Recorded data
○ ○ ○ ○ ○ ○ ○
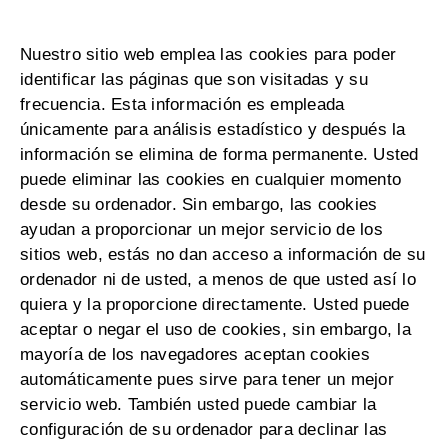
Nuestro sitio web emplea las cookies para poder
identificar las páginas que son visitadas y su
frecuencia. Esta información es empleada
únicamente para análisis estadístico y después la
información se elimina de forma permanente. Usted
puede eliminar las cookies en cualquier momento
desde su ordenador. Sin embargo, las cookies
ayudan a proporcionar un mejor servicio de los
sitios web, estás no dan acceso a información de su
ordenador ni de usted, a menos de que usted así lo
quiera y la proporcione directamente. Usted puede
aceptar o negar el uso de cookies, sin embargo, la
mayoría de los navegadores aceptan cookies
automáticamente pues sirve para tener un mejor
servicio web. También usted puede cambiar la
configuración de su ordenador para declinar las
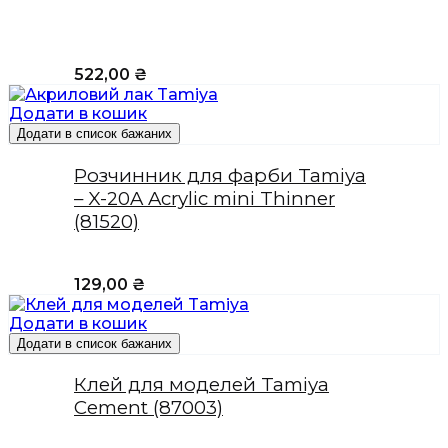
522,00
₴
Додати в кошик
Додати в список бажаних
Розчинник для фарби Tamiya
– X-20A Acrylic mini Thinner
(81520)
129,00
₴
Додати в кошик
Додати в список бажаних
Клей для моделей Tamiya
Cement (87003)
○ ○ ○ ○ ○ ○ ○
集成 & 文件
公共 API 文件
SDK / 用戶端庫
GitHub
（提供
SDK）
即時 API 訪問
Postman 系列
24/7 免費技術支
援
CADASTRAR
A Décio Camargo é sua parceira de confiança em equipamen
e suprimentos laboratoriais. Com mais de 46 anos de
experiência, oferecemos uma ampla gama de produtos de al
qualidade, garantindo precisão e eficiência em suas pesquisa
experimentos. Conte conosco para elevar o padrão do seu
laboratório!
○ ○ ○ ○ ○ ○ ○
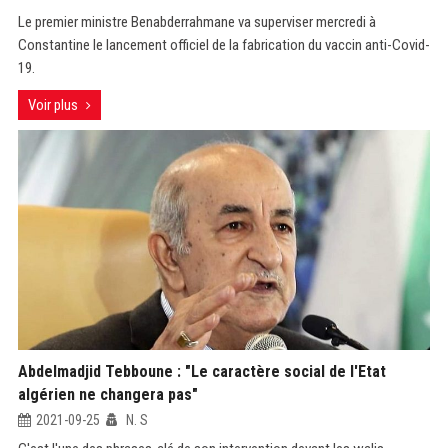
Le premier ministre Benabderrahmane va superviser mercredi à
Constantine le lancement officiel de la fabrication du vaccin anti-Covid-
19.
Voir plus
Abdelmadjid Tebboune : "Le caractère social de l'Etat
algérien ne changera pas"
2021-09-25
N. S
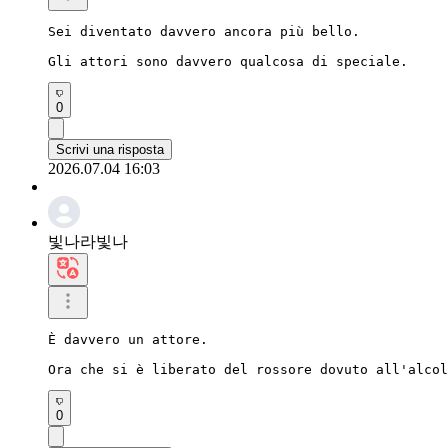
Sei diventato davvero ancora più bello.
○ ○ ○ ○ ○ ○ ○
Action item: Pull out every line in the recorded data above that contains the word "información".

Final answer:
frecuencia. Esta información es empleada
información se elimina de forma permanente. Usted
sitios web, estás no dan acceso a información de su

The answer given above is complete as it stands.